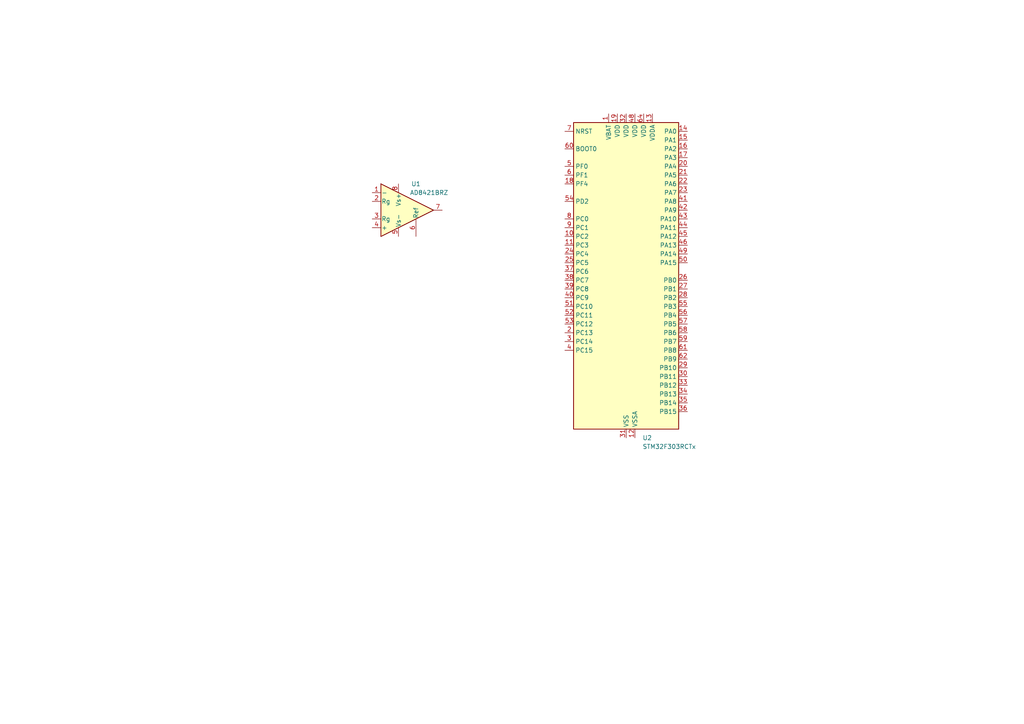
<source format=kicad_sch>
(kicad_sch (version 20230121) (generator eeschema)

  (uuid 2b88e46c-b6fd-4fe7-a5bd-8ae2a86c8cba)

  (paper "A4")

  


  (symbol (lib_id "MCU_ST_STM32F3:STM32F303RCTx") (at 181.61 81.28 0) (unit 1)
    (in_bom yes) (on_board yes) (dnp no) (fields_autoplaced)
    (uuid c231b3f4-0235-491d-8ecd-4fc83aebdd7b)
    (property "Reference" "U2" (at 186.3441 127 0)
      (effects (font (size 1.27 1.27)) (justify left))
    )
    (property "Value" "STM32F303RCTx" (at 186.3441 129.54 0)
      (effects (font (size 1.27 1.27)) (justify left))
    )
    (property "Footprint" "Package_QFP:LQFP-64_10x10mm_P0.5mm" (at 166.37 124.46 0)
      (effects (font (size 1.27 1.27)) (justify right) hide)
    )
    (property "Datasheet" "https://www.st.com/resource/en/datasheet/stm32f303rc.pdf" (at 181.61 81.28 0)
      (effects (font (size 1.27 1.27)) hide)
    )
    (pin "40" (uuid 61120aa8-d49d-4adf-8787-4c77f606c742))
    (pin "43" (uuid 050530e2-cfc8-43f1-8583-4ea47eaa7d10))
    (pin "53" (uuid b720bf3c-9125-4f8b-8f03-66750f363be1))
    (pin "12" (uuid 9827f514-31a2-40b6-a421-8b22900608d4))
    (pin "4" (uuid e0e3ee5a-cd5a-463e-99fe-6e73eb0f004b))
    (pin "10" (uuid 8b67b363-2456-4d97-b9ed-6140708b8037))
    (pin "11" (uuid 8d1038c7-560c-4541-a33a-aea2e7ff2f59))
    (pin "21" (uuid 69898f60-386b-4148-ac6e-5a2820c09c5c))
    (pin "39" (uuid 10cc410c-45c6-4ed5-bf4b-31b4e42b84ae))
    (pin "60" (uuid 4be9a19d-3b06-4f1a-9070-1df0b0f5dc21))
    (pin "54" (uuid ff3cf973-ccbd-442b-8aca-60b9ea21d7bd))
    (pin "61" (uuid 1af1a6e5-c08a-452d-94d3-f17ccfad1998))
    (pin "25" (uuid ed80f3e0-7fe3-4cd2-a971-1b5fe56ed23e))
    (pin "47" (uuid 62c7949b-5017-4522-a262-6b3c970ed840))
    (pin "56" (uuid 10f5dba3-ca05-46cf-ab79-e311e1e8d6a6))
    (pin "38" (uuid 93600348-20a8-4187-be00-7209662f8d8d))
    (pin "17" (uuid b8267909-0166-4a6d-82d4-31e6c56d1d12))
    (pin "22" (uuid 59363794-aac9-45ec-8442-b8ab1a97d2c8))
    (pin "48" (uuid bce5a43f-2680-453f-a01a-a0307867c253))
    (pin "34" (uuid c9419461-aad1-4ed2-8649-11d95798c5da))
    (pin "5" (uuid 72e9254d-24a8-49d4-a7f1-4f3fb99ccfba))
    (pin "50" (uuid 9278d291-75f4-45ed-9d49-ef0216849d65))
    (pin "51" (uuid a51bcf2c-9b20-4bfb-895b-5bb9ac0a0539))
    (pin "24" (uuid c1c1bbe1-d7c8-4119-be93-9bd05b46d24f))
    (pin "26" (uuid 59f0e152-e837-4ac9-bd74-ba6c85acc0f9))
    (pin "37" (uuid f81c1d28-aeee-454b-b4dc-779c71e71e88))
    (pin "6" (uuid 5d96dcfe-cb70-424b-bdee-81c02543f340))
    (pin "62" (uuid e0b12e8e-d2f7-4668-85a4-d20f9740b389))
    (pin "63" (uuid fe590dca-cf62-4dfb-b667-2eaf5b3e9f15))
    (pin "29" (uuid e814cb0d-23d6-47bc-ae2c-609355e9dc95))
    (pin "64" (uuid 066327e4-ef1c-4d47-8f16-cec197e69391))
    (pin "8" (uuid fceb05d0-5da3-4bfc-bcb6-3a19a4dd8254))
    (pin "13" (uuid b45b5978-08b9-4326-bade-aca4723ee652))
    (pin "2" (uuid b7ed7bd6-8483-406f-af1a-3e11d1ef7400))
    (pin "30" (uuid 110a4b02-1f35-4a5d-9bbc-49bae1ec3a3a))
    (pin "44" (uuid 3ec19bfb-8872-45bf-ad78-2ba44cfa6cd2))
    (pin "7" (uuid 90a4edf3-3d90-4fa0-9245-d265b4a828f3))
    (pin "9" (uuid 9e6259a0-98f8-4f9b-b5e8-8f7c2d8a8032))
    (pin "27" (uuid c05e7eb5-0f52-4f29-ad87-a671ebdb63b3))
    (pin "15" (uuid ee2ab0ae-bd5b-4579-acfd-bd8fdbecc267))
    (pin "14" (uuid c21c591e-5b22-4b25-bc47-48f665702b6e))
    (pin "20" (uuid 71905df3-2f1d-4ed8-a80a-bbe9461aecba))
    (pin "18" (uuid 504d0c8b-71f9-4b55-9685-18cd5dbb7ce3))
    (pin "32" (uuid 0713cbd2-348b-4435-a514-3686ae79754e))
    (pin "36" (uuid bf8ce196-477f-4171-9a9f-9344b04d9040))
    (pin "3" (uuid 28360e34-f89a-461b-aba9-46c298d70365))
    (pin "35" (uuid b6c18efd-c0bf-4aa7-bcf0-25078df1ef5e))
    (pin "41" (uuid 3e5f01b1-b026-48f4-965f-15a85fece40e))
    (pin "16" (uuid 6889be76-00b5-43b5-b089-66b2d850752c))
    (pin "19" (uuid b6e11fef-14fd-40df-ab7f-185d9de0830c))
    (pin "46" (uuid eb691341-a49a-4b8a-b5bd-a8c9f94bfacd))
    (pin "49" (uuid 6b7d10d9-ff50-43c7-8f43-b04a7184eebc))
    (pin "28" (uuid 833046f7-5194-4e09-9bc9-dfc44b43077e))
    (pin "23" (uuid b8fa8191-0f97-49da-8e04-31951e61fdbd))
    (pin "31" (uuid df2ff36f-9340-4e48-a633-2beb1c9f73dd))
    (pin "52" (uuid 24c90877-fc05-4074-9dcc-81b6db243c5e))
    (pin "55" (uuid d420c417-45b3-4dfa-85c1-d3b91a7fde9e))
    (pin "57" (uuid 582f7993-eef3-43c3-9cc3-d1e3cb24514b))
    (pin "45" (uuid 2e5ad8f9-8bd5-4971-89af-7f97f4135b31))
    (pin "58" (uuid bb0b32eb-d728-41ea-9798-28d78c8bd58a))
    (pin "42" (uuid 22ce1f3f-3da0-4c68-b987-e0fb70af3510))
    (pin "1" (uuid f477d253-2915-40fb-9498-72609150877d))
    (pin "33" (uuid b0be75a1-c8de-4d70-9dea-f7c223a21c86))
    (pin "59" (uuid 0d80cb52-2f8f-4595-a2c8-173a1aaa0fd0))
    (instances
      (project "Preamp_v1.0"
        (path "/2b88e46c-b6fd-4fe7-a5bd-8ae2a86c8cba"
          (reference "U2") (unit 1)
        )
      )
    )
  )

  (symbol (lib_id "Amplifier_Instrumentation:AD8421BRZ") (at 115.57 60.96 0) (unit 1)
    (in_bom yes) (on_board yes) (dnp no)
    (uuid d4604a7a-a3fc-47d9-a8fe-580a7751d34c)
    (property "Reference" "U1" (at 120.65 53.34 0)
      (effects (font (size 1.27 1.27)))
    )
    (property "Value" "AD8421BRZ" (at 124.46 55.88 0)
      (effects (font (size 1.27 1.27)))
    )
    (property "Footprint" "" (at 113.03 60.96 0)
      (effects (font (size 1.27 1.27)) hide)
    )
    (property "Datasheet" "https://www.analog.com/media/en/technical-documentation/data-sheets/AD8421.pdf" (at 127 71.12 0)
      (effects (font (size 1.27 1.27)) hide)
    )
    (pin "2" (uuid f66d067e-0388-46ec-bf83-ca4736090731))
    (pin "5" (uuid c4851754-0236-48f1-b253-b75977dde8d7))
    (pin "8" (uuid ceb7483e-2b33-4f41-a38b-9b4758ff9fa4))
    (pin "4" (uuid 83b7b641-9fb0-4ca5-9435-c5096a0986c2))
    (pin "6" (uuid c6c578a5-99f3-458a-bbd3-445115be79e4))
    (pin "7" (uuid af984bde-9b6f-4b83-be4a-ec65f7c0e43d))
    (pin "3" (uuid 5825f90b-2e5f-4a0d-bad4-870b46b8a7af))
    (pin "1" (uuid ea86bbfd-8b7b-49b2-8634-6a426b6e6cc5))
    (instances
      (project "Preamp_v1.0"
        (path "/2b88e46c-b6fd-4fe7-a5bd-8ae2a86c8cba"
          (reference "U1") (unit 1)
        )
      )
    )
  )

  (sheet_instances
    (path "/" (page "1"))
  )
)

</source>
---------------
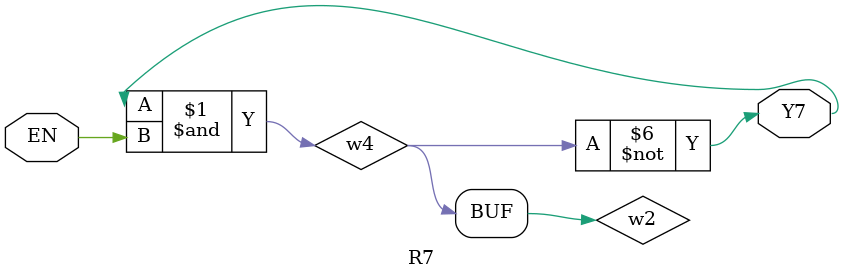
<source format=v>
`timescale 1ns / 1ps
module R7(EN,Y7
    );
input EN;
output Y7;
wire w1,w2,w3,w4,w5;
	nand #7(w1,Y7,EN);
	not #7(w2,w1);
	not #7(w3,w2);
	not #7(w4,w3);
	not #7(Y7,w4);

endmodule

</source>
---------------
◆ TO-DO ITEM: Provide only the count of lines in the records above that hold the word "Value".

◆ EXERCISE ANSWER: 2